European editorials on Monday focussed on the bomb attack in Israel and last week's condemnation of Israel's West Bank barrier by the International Court of Justice.
European papers largely condemned the Tel Aviv bombing and support the International Court of Justice's decision to condemn the West Bank barrier. The Aftenposten from Oslo said there are "two interpretations of the attack: Israel's government is calling it proof that the barrier is necessary for Israeli security," the paper wrote.
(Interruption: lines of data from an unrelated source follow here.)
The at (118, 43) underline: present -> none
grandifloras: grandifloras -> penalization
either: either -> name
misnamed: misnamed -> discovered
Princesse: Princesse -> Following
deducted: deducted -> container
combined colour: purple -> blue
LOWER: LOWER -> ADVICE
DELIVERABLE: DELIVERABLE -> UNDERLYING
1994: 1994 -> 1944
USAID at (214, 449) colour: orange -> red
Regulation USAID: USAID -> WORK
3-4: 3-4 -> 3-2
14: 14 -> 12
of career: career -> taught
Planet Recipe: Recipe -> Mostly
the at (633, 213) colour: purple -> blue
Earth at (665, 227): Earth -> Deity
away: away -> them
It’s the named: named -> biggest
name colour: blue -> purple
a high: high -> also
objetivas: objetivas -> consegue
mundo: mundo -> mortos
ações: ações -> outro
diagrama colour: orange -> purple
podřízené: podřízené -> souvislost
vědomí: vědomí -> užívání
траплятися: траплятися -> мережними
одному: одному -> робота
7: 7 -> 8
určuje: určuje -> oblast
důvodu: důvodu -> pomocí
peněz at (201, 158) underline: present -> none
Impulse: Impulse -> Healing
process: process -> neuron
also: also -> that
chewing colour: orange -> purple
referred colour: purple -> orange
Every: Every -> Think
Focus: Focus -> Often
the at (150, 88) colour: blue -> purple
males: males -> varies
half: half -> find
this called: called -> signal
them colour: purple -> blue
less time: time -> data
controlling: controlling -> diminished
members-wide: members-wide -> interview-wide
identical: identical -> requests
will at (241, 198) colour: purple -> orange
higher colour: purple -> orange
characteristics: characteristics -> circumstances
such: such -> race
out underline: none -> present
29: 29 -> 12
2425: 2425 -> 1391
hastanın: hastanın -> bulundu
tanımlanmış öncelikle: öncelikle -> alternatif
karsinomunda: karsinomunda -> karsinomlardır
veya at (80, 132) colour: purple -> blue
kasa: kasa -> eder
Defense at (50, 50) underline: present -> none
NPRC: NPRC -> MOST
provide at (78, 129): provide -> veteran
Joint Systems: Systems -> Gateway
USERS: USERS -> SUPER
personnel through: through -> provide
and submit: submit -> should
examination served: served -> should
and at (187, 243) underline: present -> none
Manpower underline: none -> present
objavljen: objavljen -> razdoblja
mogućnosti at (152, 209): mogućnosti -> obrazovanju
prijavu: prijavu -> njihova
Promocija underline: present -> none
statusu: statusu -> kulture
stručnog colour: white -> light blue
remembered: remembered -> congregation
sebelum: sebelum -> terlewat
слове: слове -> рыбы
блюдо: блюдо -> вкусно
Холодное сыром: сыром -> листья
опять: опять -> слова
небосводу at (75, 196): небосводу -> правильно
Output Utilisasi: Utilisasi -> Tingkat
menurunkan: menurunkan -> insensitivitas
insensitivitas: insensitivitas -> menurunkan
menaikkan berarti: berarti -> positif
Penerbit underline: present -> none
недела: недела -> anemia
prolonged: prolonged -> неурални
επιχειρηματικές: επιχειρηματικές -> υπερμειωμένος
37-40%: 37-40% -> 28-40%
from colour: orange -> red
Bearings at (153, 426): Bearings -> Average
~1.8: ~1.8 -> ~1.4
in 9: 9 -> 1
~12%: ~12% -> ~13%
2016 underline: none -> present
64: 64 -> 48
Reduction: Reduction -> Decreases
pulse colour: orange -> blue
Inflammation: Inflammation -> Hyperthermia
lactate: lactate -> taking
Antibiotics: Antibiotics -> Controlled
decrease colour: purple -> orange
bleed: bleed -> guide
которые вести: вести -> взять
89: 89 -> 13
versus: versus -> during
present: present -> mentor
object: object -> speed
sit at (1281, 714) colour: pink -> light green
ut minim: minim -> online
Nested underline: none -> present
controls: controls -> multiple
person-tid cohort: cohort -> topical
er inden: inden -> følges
But on the other hand the Palestinians see the attack as meaning that "in spite of all of Israel's attempts to make its people safe, they can keep on launching successful attacks," the daily commented and added: "There is a lot of evidence for the second interpretation," because "this is not the first time in history that a land has tried to protect itself from enemies with a physical barrier. These attempts have not lived up to their expectations."
Nonetheless, according to La Croix from Paris, "Israel's government feels secure behind a different kind of "wall": its alliance with the United States, and the support it has among Israelis themselves.
The Palestinians, on the other hand, according to London's The Independent, are "squandering a moral victory" by attacking Palestinian targets while the court's decision is still a fresh memory. "The bombing played into the hands of Ariel Sharon's government and came at a time when the court's judgement had begun to provoke some real heart searching, even among some right-leaning (Israeli) commentators, about the fast-growing and illegal privations visited on the Palestinians by the barrier and its route," the paper said and cautioned that the decision "shouldn't be squandered in a way that justifies" the "cruel jibe about the Palestinians never missing an opportunity to miss an opportunity."
De Volkskrant from Holland feared that "the fervor with which Palestinians and the Arab world are celebrating the court's decision could lead to new anti-Israeli rhetoric in the
United Nations." The paper doubted that "this would bring us closer to peace," and believes that Israeli Prime Minister Ariel "Sharon's government would see its impression confirmed that the court's decision was politically motivated." And Palestinians "could fully play out their role as victims -- instead of putting a halt to the extremists, who, with their terror attacks, have themselves borne the stones of the West Bank barrier."
The Fränkischer Tag from Bamberg summed up the opinion of almost all the papers: "It's understandable that Sharon reacted bitterly to the attack" in Tel Aviv. "However, it's harder to bear his invective against the United Nations' International Court of Justice." The paper reproached Sharon for "calling the court an indirect accomplice to murder -- a court which tried to give a neutral evaluation of the security barrier."